Еще не был перейден этот знаменательный рубеж, как кинематографом заинтересовался крупный капитал. Перед ним открылось широкое и не затронутое депрессией поле деятельности; кроме того, уже выявились социальные функции и пропагандистские возможности нового искусства. Первой попыткой монополизации американской кинематографии было создание владельцами патентов на киноаппаратуру хищнической «Моушн пикчер пейтентс компани» (МППК), которая попыталась подчинить себе все производство и весь прокат фильмов в стране. Спасаясь от тиранической власти этого треста, мелкие кинопроизводственники, именовавшие себя «независимыми», один за другим покидали Нью-Йорк и Чикаго и перебирались в далекую Калифорнию, основав там на окраине Лос-Анджелеса свой киноцентр Голливуд.
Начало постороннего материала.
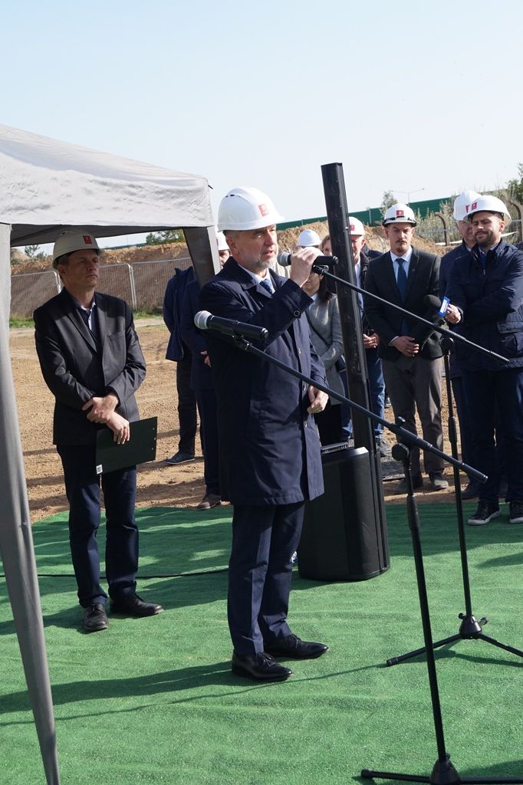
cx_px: 262
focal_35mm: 52
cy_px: 392
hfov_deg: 25.7
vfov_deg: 37.9
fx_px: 1145
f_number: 9
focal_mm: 35
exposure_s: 1/800
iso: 800
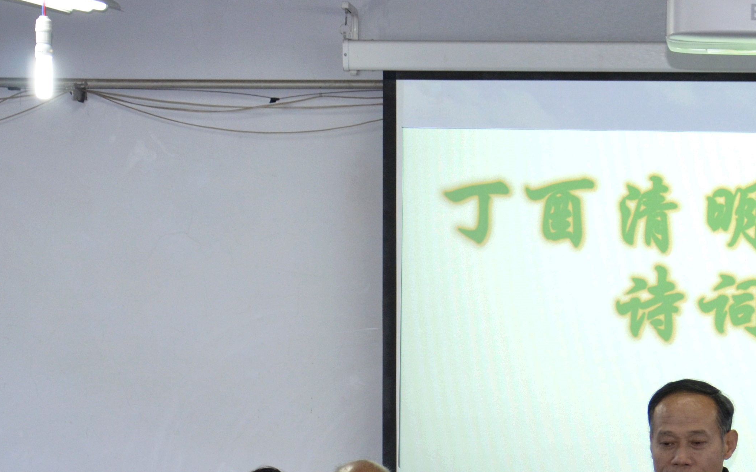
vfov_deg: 8.1
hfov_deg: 12.8
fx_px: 3321
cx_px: 786
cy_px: 534
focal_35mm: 161
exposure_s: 1/60
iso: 800
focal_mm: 45
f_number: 4.8
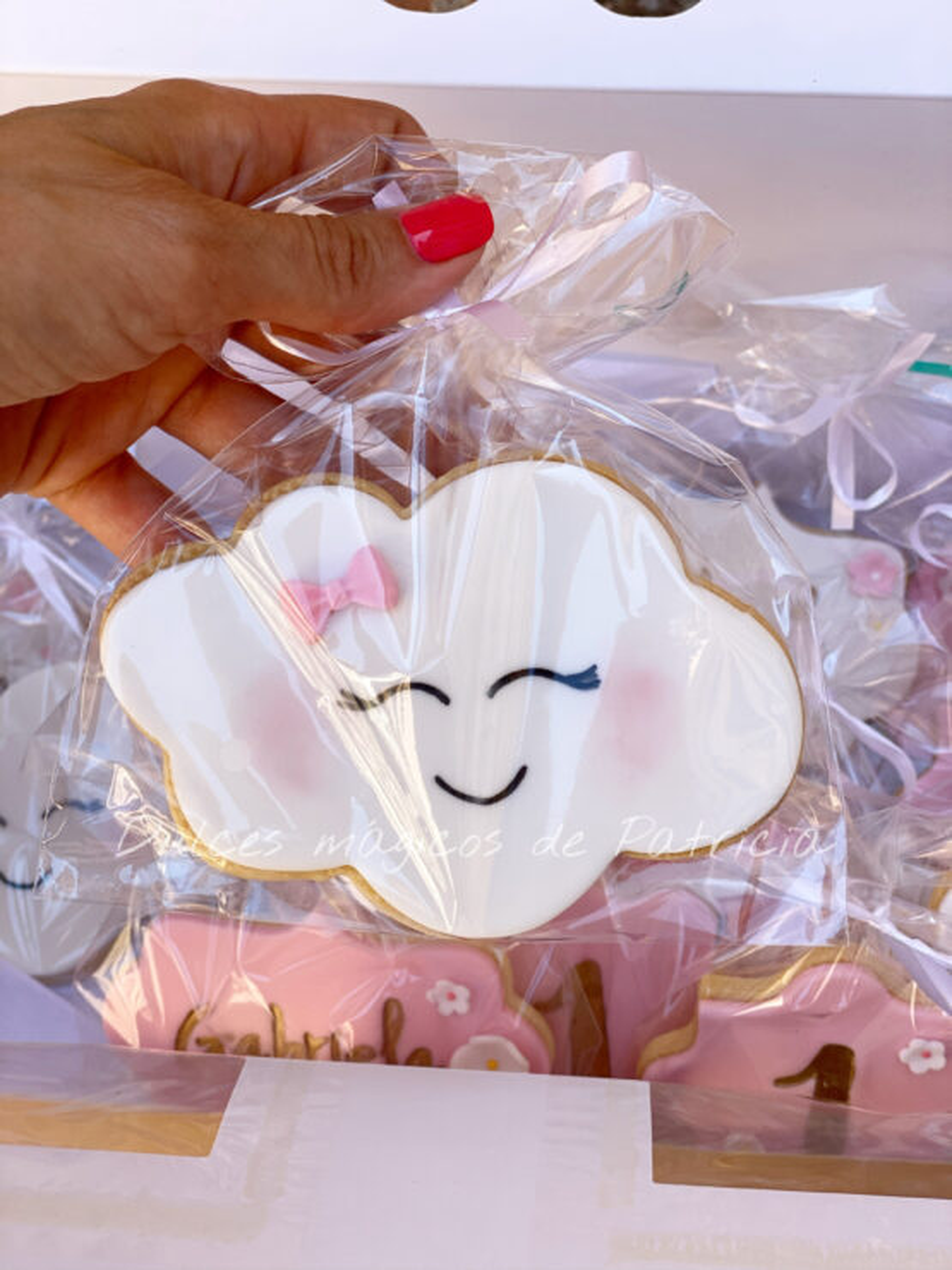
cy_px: 635
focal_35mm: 52
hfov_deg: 28.0
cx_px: 476
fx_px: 1907
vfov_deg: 36.8
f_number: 2
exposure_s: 1/242
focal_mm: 6
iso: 20
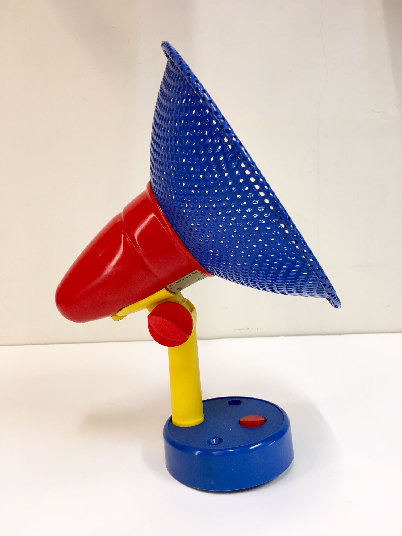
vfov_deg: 61.7
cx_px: 201
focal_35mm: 29
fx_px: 449
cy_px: 268
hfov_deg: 48.2
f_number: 2.2
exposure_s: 1/33
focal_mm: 4.15
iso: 64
Не говоря уже об исключительно благоприятных климатических условиях, новое местопребывание устраивало их с точки зрения личной безопасности: близость границы с Мексикой давала возможность своевременно скрываться от преследователей из компании кинопатентов, которые не останавливались даже перед такими «средствами воздействия», как разгром студии, уничтожение негативов, избиение конкурентов и т. д.

Симпатии творческих работников находились на стороне «независимых». Эти симпатии неизмеримо возросли после того, как МППК решительно восстала против перехода (по примеру европейского кино) к полнометражным картинам: для треста короткометражки были доходным товаром, а всякого рода эксперименты казались пустым расточительством. После ухода в 1912–1913 годах виднейших актеров и режиссеров (включая Гриффита) из нью-йоркских и чикагских студий в Голливуд дело МППК было фактически проиграно.